Problem requirements
Locate the string "display" throughout the material and copy every line in which it occurs.

_ _ _ _ _

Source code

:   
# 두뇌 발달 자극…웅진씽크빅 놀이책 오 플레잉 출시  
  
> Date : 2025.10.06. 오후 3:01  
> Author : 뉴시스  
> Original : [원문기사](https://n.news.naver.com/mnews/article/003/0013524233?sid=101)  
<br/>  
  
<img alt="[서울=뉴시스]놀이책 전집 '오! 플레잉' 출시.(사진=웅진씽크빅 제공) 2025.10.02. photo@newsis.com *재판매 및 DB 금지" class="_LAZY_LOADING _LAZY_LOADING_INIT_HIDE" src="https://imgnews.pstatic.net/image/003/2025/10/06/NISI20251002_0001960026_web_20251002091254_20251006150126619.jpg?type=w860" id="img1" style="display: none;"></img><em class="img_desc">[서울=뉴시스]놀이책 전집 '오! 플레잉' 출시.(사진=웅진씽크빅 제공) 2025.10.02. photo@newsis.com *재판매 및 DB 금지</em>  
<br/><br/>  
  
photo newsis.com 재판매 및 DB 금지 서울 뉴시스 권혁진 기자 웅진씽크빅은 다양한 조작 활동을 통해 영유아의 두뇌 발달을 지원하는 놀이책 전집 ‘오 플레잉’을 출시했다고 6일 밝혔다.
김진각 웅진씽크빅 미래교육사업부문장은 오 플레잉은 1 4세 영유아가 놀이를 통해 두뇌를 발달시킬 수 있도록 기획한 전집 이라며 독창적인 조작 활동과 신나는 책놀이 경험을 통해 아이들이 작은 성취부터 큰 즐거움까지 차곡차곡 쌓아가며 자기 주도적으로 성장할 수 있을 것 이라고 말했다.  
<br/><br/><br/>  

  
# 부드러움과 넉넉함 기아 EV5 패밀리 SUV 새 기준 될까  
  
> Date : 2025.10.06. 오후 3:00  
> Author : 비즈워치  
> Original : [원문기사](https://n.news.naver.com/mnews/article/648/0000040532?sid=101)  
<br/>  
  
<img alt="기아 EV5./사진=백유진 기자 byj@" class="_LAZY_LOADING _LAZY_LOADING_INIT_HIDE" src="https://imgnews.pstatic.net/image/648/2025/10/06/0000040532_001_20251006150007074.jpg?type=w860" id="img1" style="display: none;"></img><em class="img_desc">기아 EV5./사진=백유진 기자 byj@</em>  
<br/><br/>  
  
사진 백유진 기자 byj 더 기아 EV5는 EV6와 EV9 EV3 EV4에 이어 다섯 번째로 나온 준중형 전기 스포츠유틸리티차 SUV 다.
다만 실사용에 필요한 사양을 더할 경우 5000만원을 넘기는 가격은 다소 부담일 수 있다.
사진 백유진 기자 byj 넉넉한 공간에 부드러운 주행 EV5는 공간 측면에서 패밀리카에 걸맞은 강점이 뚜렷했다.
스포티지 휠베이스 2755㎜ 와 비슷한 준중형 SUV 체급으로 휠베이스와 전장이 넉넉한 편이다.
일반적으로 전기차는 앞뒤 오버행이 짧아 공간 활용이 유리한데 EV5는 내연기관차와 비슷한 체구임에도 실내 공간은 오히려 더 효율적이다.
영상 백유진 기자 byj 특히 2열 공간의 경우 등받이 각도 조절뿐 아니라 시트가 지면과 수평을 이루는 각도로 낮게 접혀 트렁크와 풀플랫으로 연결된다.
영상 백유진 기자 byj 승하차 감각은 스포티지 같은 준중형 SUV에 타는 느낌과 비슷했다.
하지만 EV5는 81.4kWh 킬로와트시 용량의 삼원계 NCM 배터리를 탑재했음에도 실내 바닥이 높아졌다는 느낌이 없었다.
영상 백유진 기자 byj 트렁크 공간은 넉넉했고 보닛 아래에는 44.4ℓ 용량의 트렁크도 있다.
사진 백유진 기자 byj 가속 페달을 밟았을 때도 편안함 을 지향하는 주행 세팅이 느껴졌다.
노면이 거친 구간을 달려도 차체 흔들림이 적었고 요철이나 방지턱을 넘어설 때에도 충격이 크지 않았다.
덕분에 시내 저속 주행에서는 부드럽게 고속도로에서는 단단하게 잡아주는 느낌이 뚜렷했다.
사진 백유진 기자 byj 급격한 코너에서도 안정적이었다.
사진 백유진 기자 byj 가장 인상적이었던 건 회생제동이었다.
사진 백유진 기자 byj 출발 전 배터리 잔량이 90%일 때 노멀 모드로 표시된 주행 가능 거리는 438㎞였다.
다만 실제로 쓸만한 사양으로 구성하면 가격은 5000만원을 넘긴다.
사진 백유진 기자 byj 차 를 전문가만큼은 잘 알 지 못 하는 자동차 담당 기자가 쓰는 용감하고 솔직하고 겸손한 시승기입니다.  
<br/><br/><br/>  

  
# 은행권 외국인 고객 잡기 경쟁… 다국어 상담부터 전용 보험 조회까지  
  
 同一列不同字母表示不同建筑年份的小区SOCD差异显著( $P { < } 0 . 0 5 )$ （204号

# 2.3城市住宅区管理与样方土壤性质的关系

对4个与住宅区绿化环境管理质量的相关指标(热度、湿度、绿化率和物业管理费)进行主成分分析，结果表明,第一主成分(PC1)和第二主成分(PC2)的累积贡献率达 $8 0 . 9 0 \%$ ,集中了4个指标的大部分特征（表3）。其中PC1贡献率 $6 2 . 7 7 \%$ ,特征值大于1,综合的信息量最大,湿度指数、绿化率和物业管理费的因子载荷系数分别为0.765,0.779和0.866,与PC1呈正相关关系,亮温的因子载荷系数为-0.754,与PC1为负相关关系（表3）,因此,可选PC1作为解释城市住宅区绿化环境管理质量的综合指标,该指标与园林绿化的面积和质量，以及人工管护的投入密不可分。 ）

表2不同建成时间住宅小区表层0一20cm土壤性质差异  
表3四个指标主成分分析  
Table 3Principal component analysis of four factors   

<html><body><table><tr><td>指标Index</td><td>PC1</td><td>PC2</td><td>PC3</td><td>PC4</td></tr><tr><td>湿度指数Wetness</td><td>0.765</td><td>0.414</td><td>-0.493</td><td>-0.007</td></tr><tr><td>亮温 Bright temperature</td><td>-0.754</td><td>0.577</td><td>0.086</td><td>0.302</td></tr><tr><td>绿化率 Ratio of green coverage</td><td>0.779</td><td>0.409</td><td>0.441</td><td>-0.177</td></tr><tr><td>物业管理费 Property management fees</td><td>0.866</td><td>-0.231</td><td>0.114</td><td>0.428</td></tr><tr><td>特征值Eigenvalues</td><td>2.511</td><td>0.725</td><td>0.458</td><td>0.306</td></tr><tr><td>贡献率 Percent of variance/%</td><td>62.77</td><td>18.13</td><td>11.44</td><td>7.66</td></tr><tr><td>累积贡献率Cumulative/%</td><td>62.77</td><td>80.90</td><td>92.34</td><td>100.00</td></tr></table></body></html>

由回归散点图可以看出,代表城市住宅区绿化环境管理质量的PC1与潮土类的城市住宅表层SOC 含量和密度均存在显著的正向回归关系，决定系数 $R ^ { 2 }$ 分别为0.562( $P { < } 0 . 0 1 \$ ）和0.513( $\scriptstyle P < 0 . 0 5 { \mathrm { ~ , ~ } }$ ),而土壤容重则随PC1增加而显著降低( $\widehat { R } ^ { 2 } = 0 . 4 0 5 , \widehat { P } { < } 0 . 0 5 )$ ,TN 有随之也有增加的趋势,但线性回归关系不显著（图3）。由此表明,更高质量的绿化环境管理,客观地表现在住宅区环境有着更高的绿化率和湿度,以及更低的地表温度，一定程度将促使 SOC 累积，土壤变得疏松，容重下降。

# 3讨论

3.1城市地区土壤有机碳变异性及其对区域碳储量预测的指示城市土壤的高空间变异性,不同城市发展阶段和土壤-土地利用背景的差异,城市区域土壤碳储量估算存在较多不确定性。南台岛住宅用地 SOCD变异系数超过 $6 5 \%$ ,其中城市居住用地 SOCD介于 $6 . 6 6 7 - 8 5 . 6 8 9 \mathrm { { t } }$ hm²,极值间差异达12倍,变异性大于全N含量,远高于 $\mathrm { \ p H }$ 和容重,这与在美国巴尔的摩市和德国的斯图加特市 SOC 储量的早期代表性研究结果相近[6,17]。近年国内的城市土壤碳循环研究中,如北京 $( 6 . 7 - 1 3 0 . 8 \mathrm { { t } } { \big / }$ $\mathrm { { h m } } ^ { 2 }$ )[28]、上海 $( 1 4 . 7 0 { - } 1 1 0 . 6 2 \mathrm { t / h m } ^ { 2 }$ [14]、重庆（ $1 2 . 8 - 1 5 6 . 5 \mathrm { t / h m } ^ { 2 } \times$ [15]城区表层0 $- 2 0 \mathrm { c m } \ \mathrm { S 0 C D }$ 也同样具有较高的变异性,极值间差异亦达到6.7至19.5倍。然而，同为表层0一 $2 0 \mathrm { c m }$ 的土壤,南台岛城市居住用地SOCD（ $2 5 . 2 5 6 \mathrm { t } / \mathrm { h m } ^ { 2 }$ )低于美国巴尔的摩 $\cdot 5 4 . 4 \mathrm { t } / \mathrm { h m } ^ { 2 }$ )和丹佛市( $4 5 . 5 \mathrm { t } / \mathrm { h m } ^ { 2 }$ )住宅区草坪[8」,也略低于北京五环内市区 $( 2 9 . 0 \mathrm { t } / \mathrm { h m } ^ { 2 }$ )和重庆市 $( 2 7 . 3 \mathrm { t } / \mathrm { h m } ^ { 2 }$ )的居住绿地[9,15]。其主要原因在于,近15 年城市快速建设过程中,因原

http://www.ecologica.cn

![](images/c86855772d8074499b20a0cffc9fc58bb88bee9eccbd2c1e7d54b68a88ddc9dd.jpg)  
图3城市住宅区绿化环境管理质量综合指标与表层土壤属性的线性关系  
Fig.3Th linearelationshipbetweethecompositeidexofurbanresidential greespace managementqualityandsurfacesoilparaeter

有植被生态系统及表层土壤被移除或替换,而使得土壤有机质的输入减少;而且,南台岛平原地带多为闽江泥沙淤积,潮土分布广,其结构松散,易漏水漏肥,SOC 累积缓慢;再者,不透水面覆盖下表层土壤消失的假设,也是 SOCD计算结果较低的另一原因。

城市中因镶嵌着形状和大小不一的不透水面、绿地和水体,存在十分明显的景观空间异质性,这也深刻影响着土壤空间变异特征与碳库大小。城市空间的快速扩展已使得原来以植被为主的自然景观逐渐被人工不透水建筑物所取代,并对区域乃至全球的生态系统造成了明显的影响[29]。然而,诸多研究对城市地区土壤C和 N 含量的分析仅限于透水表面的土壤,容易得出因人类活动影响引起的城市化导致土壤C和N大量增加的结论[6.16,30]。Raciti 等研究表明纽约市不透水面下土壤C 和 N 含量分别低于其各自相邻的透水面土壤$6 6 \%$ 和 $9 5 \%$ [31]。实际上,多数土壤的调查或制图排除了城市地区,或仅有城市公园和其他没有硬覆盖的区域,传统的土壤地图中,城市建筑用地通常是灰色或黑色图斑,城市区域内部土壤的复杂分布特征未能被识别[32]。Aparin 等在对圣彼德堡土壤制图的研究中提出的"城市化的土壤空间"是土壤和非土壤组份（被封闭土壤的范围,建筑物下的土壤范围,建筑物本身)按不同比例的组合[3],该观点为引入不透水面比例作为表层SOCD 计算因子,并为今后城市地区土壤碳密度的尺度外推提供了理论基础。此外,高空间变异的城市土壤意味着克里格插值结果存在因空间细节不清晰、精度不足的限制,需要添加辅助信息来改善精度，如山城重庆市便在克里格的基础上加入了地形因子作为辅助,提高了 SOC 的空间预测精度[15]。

_ _ _ _ _

Response area
<img alt="[서울=뉴시스]놀이책 전집 '오! 플레잉' 출시.(사진=웅진씽크빅 제공) 2025.10.02. photo@newsis.com *재판매 및 DB 금지" class="_LAZY_LOADING _LAZY_LOADING_INIT_HIDE" src="https://imgnews.pstatic.net/image/003/2025/10/06/NISI20251002_0001960026_web_20251002091254_20251006150126619.jpg?type=w860" id="img1" style="display: none;"></img><em class="img_desc">[서울=뉴시스]놀이책 전집 '오! 플레잉' 출시.(사진=웅진씽크빅 제공) 2025.10.02. photo@newsis.com *재판매 및 DB 금지</em>  
<img alt="기아 EV5./사진=백유진 기자 byj@" class="_LAZY_LOADING _LAZY_LOADING_INIT_HIDE" src="https://imgnews.pstatic.net/image/648/2025/10/06/0000040532_001_20251006150007074.jpg?type=w860" id="img1" style="display: none;"></img><em class="img_desc">기아 EV5./사진=백유진 기자 byj@</em>  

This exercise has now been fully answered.